··· SOURCE EXTRACT ···
I've brought two additional friends into the fold!

I have a close 20-year work colleague that I really wanted to have "in the know" because there are many activities that we'd like to do with him and his spouse. Not being out to them really impacted our social life because I am now doing most activities in female mode and it is increasingly uncomfortable to be in male mode.

Now, this friend had dropped some fairly large hints that he had some awareness of what I am about. Over the last few months he'd mentioned a common acquaintance who had transitioned and also said that he enjoyed the trailer for The Danish Girl, to which I replied that I had already seen the movie.

All that remained was getting them into a situation where we could have a private chat.

My friend wanted us to try out a favorite steak house of his a couple of cities over and I'm never one to turn down a good steak. We arranged to get together, along with out spouses, The restaurant had traditional wood-and-leather decor and was a very comfortable place. We enjoyed our meals (the steaks were excellent!) and settled down for a chat over dessert and coffee.
···
• [EXERCISE INSTRUCTIONS]:
1 - Answer these from the blog post:
(a) How many years has the narrator worked with the close colleague?
(b) Which film's trailer did the friend say he enjoyed?
(c) What kind of decor did the steak house have?
2 - Can you reproduce everything in the blog post from "I have a close" down to "in male mode."?
··· INFORMATION ···
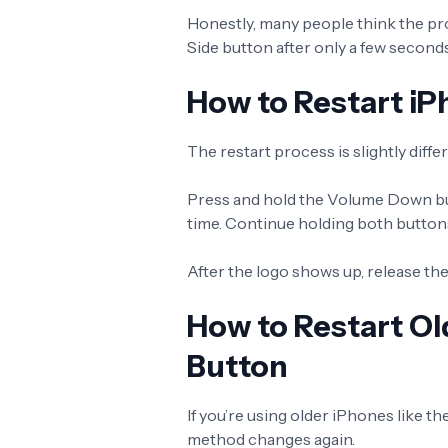
Honestly, many people think the pr
Side button after only a few seconds
How to Restart iP
The restart process is slightly diff
Press and hold the Volume Down bu
time. Continue holding both buttons
After the logo shows up, release the
How to Restart O
Button
If you’re using older iPhones like t
method changes again.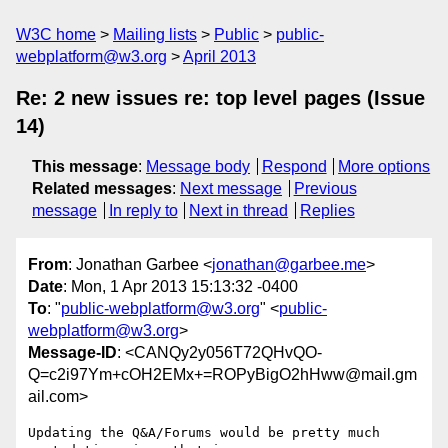
W3C home
Mailing lists
Public
public-
webplatform@w3.org
April 2013
Re: 2 new issues re: top level pages (Issue
14)
This message
:
Message body
Respond
More options
Related messages
:
Next message
Previous
message
In reply to
Next in thread
Replies
From
: Jonathan Garbee <
jonathan@garbee.me
>
Date
: Mon, 1 Apr 2013 15:13:32 -0400
To
: "
public-webplatform@w3.org
" <
public-
webplatform@w3.org
>
Message-ID
: <CANQy2y056T72QHvQO-
Q=c2i97Ym+cOH2EMx+=ROPyBigO2hHww@mail.gm
ail.com>
Updating the Q&A/Forums would be pretty much 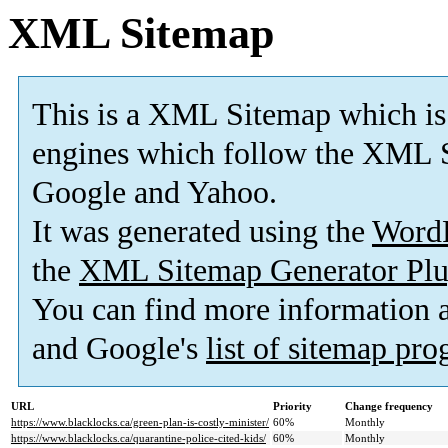
XML Sitemap
This is a XML Sitemap which is
engines which follow the XML S
Google and Yahoo.
It was generated using the
Word
the
XML Sitemap Generator Plu
You can find more information
and Google's
list of sitemap pr
URL
Priority
Change frequency
https://www.blacklocks.ca/green-plan-is-costly-minister/
60%
Monthly
https://www.blacklocks.ca/quarantine-police-cited-kids/
60%
Monthly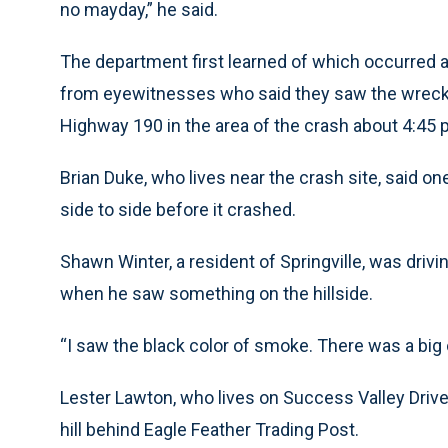
no mayday,” he said.
The department first learned of which occurred a
from eyewitnesses who said they saw the wrecka
Highway 190 in the area of the crash about 4:45 
Brian Duke, who lives near the crash site, said o
side to side before it crashed.
Shawn Winter, a resident of Springville, was drivi
when he saw something on the hillside.
“I saw the black color of smoke. There was a big ol
Lester Lawton, who lives on Success Valley Drive
hill behind Eagle Feather Trading Post.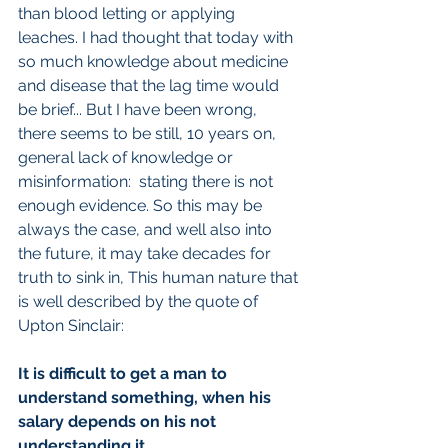
than blood letting or applying 
leaches. I had thought that today with 
so much knowledge about medicine 
and disease that the lag time would 
be brief... But I have been wrong, 
there seems to be still, 10 years on, 
general lack of knowledge or 
misinformation:  stating there is not 
enough evidence. So this may be 
always the case, and well also into 
the future, it may take decades for 
truth to sink in, This human nature that 
is well described by the quote of 
Upton Sinclair:
It is difficult to get a man to 
understand something, when his 
salary depends on his not 
understanding it.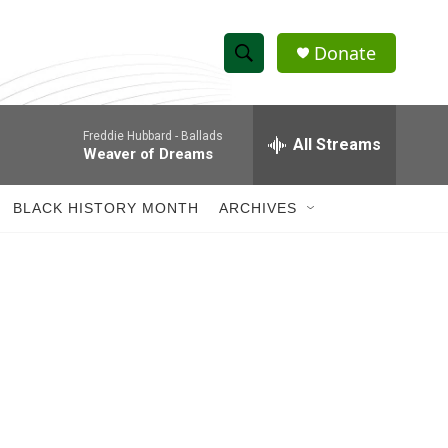
Donate
S
S
e
h
a
Freddie Hubbard -
Ballads
r
All Streams
o
Weaver of Dreams
c
h
w
Q
BLACK HISTORY MONTH
ARCHIVES
u
S
e
r
e
y
a
r
c
h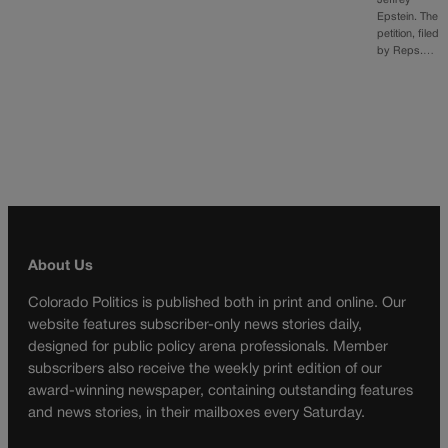
Jeffrey
Epstein. The
petition, filed
by Reps.…
About Us
Colorado Politics is published both in print and online. Our
website features subscriber-only news stories daily,
designed for public policy arena professionals. Member
subscribers also receive the weekly print edition of our
award-winning newspaper, containing outstanding features
and news stories, in their mailboxes every Saturday.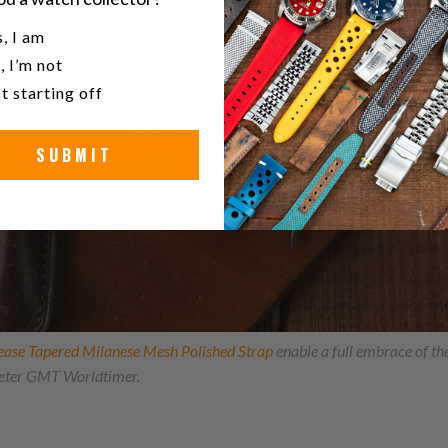
u a watch collector?
, I am
, I’m not
t starting off
SUBMIT
ease Tapered Milanese Mesh Polished Strap
enable a full embrace of t
ter GMT Worldtimer.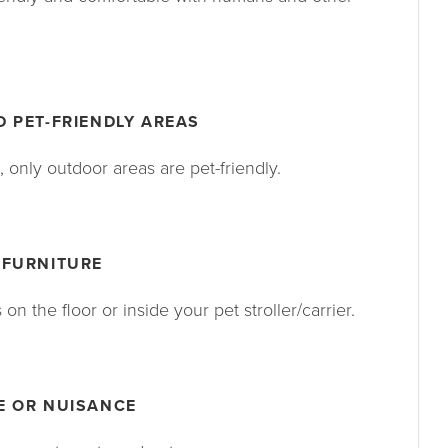
 PET-FRIENDLY AREAS
 only outdoor areas are pet-friendly.
 FURNITURE
n the floor or inside your pet stroller/carrier.
E OR NUISANCE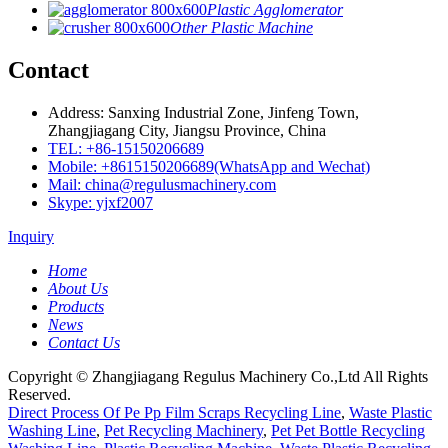
Plastic Agglomerator
Other Plastic Machine
Contact
Address: Sanxing Industrial Zone, Jinfeng Town,
Zhangjiagang City, Jiangsu Province, China
TEL: +86-15150206689
Mobile: +8615150206689(WhatsApp and Wechat)
Mail: china@regulusmachinery.com
Skype: yjxf2007
Inquiry
Home
About Us
Products
News
Contact Us
Copyright © Zhangjiagang Regulus Machinery Co.,Ltd All Rights
Reserved.
Direct Process Of Pe Pp Film Scraps Recycling Line
,
Waste Plastic
Washing Line
,
Pet Recycling Machinery
,
Pet Pet Bottle Recycling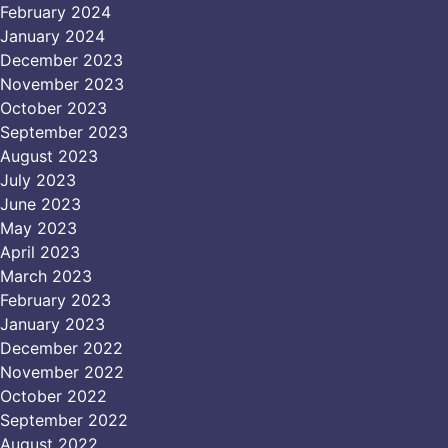
February 2024
January 2024
December 2023
November 2023
October 2023
September 2023
August 2023
July 2023
June 2023
May 2023
April 2023
March 2023
February 2023
January 2023
December 2022
November 2022
October 2022
September 2022
August 2022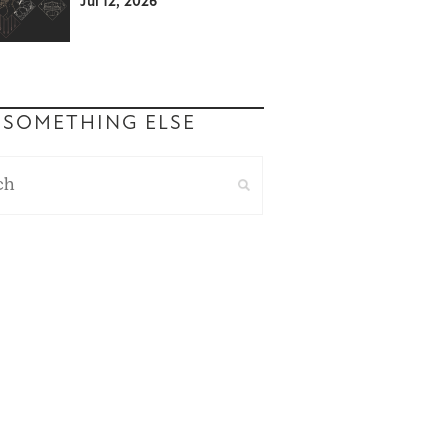
Jul 12, 2026
 SOMETHING ELSE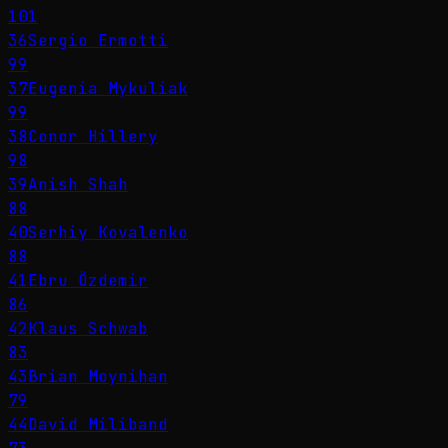
101
36
Sergio Ermotti
99
37
Eugenia Mykuliak
99
38
Conor Hillery
98
39
Anish Shah
88
40
Serhiy Kovalenko
88
41
Ebru Özdemir
86
42
Klaus Schwab
83
43
Brian Moynihan
79
44
David Miliband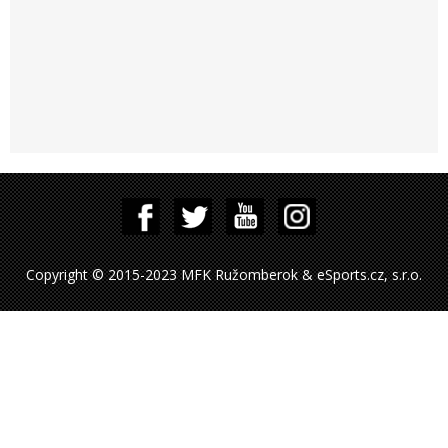
Copyright © 2015-2023 MFK Ružomberok & eSports.cz, s.r.o.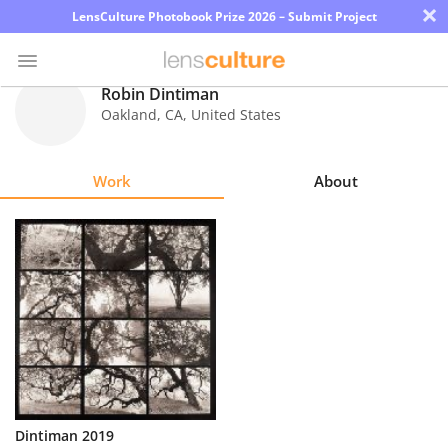
×
LensCulture Photobook Prize 2026 – Submit Project
Robin Dintiman
Oakland
,
CA
,
United States
Photo
Contest
Work
About
Magazine
Explore
Learn
About
Us
Partner
Dintiman 2019
with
···
• [SOLUTION LIST]:
1 -
(a) 20 years
(b) The Danish Girl
(c) Traditional wood-and-leather decor

2 -
I have a close 20-year work colleague that I really wanted to have "in the know" because there are many activities that we'd like to do with him and his spouse. Not being out to them really impacted our social life because I am now doing most activities in female mode and it is increasingly uncomfortable to be in male mode.